DI11A-4255:
Parallelization of the Legendre Transform for a Geodynamics Code

Monday, 15 December 2014
Harsha Venkata Lokavarapu, Hiroaki Matsui and Eric M Heien, University of California Davis, Davis, CA, United States
Abstract:
Calypso is a geodynamo code designed to model magnetohydrodynamics of a Boussinesq fluid in a rotating spherical shell, such as the outer core of Earth. The code has been shown to scale well on computer clusters capable of computing at the order of millions of core hours. Depending on the resolution and time requirements, simulations may require weeks to years of clock time for specific target problems. A significant portion of the code execution time is spent transforming computed quantities between physical values and spherical harmonic coefficients, equivalent to a series of linear algebra operations. Intermixing C and Fortran code has opened the door to the parallel computing platform, Cuda and its associated libraries. We successfully implemented the parallelization of the scaling of the Legendre polynomials by both Schmidt Normalization coefficients, and a set of weighting coefficients; however, the expected speedup was not realized. Specifically, the original version of Calypso 1.1 computes the Legendre transform approximately four seconds faster than the Cuda-enabled modified version. By profiling the code, we determined that the time taken to transfer the data from host memory to GPU memory does not compare to the number of computations happening within the GPU. Nevertheless, by utilizing techniques such as memory coalescing, cached memory, pinned memory, dynamic parallelism, asynchronous calls, and overlapped memory transfers with computations, the likelihood of a speedup increases.
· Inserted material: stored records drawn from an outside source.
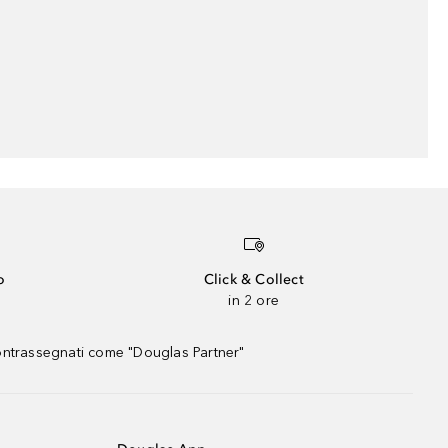
o
Click & Collect
in 2 ore
contrassegnati come "Douglas Partner"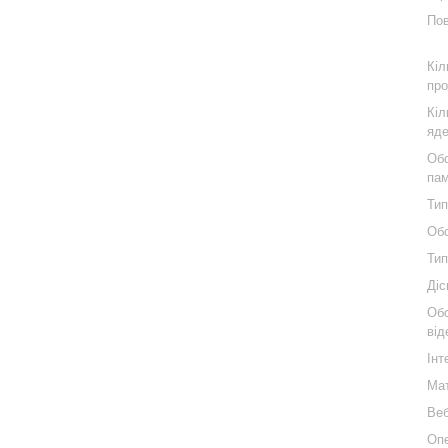
Пов
Кіл
про
Кіл
яде
Обс
пам
Тип
Обс
Тип
Діс
Обс
від
Інт
Мат
Веб
Опе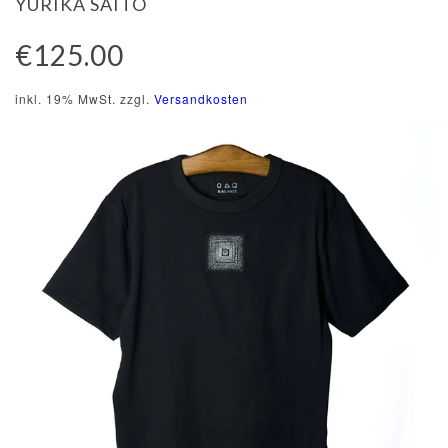
YURIKA SAITO
€125.00
inkl. 19% MwSt. zzgl.
Versandkosten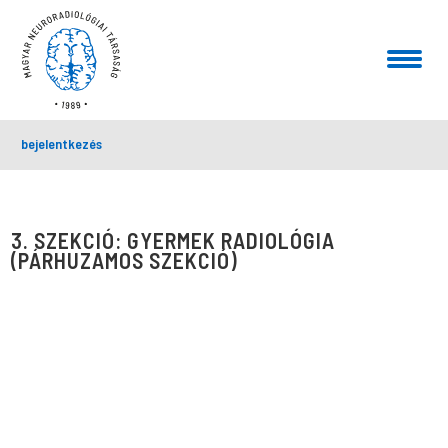
bejelentkezés
3. SZEKCIÓ: GYERMEK RADIOLÓGIA
(PÁRHUZAMOS SZEKCIÓ)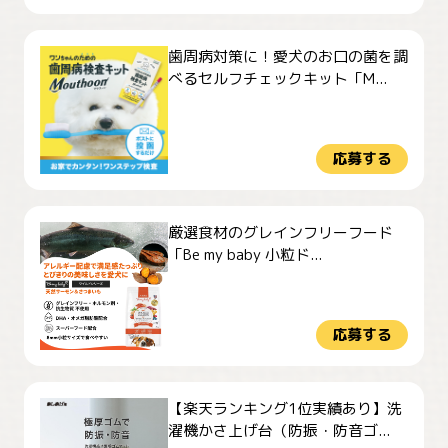
歯周病対策に！愛犬のお口の菌を調
べるセルフチェックキット「M...
応募する
厳選食材のグレインフリーフード
「Be my baby 小粒ド...
応募する
【楽天ランキング1位実績あり】洗
濯機かさ上げ台（防振・防音ゴ...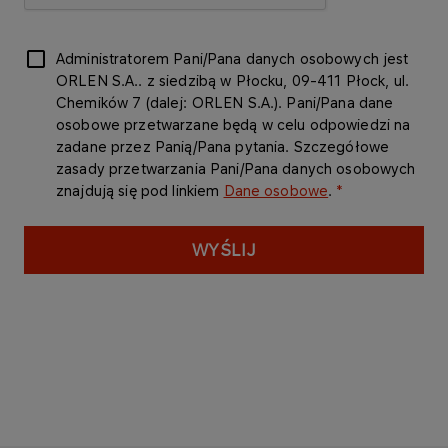
Administratorem Pani/Pana danych osobowych jest
ORLEN S.A.. z siedzibą w Płocku, 09-411 Płock, ul.
Chemików 7 (dalej: ORLEN S.A.). Pani/Pana dane
osobowe przetwarzane będą w celu odpowiedzi na
zadane przez Panią/Pana pytania. Szczegółowe
zasady przetwarzania Pani/Pana danych osobowych
znajdują się pod linkiem
Dane osobowe
.
WYŚLIJ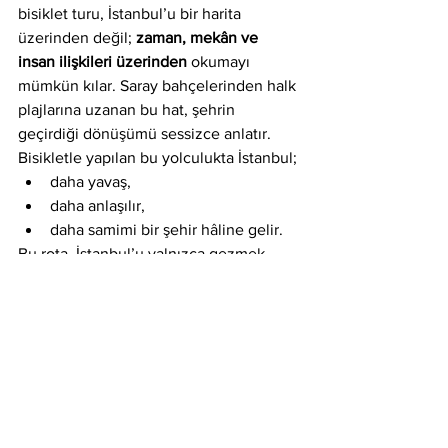
bisiklet turu, İstanbul’u bir harita 
üzerinden değil; 
zaman, mekân ve 
insan ilişkileri üzerinden
 okumayı 
mümkün kılar. Saray bahçelerinden halk 
plajlarına uzanan bu hat, şehrin 
geçirdiği dönüşümü sessizce anlatır.
Bisikletle yapılan bu yolculukta İstanbul;
daha yavaş,
daha anlaşılır,
daha samimi bir şehir hâline gelir.
Bu rota, İstanbul’u yalnızca gezmek 
değil, 
anlamak
 isteyenler için 
tasarlanmış bir sahil masalıdır.
https://youtu.be/GUZlEpolbi4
Moreover, ideally the generation of the Legendre polynomial coefficients, Schmidt Normalization Coefficients, and the set of weights should not only be parallelized but be computed on-the-fly within the GPU. The end result is that we reduce the number of memory transfers from host to GPU, increase the number of parallelized computations on the GPU, and decrease the number of serial computations on the CPU. Also, the time taken to transform physical values to spherical coefficients, (the Legendre transform), depends on the number of shells of a planetary body, and the truncation level (modes). We investigate the effectiveness of an optimized Cuda-enabled Legendre transformation, by varying state variables, in an effort to improve the performance of these types of codes for models of core dynamics.